The outbreak began in February, and after a mostly quiet April, officials had hoped it was successfully contained.
The new cases suggest that the outbreak may not be over. Mostly because symptoms can take up to 21 days to appear after someone’s been exposed to the virus.
“After more than two weeks since the last confirmed case, this is a reminder that we must continue to remain vigilant,” New York City Health Commissioner Mary T. Bassett said in a statement.
If you’re current on your vaccinations, you’re in the clear. At least two of the infected children were purposely unvaccinated; most of the rest were too young to be fully vaccinated against measles.
Measles, which causes a fever and a rash, leads to additional health problems in about a third of people infected. Such complications can include pneumonia, miscarriage, brain infection, and even death.

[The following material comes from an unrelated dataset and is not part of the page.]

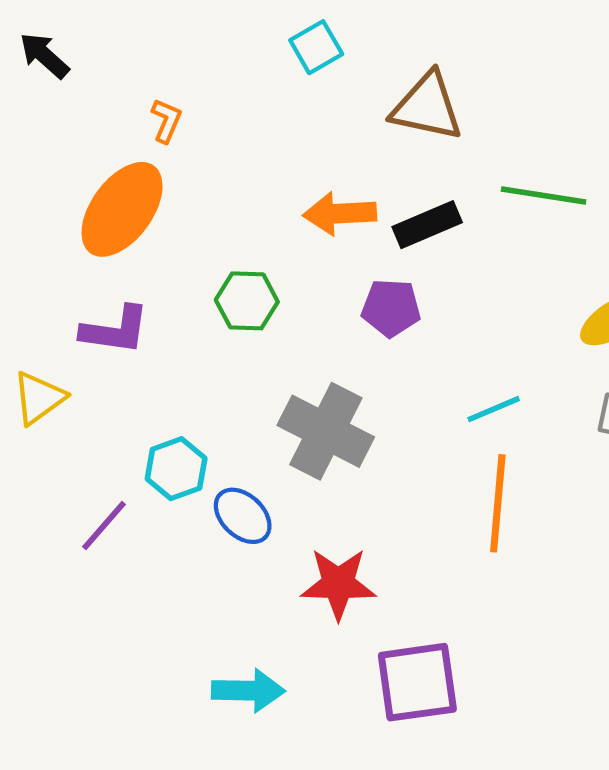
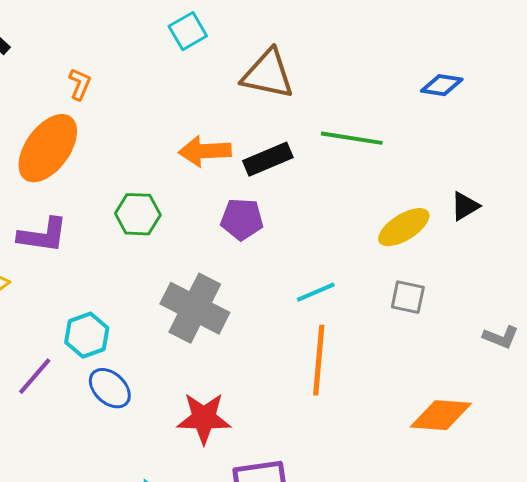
blue ellipse: (243, 516) -> (110, 388), moved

While doctors can address the symptoms, there’s no treatment for the disease. That’s why it’s so important to be vaccinated.
Measles is considered “highly contagious,” usually spread by coughing or sneezing — and people are contagious even before the telltale rash shows up. “If one person has it, 90% of that person’s close contacts will also become infected,” the NYC Department of Health warns.
Last year, a measles outbreak in Brooklyn sickened at least 58 people.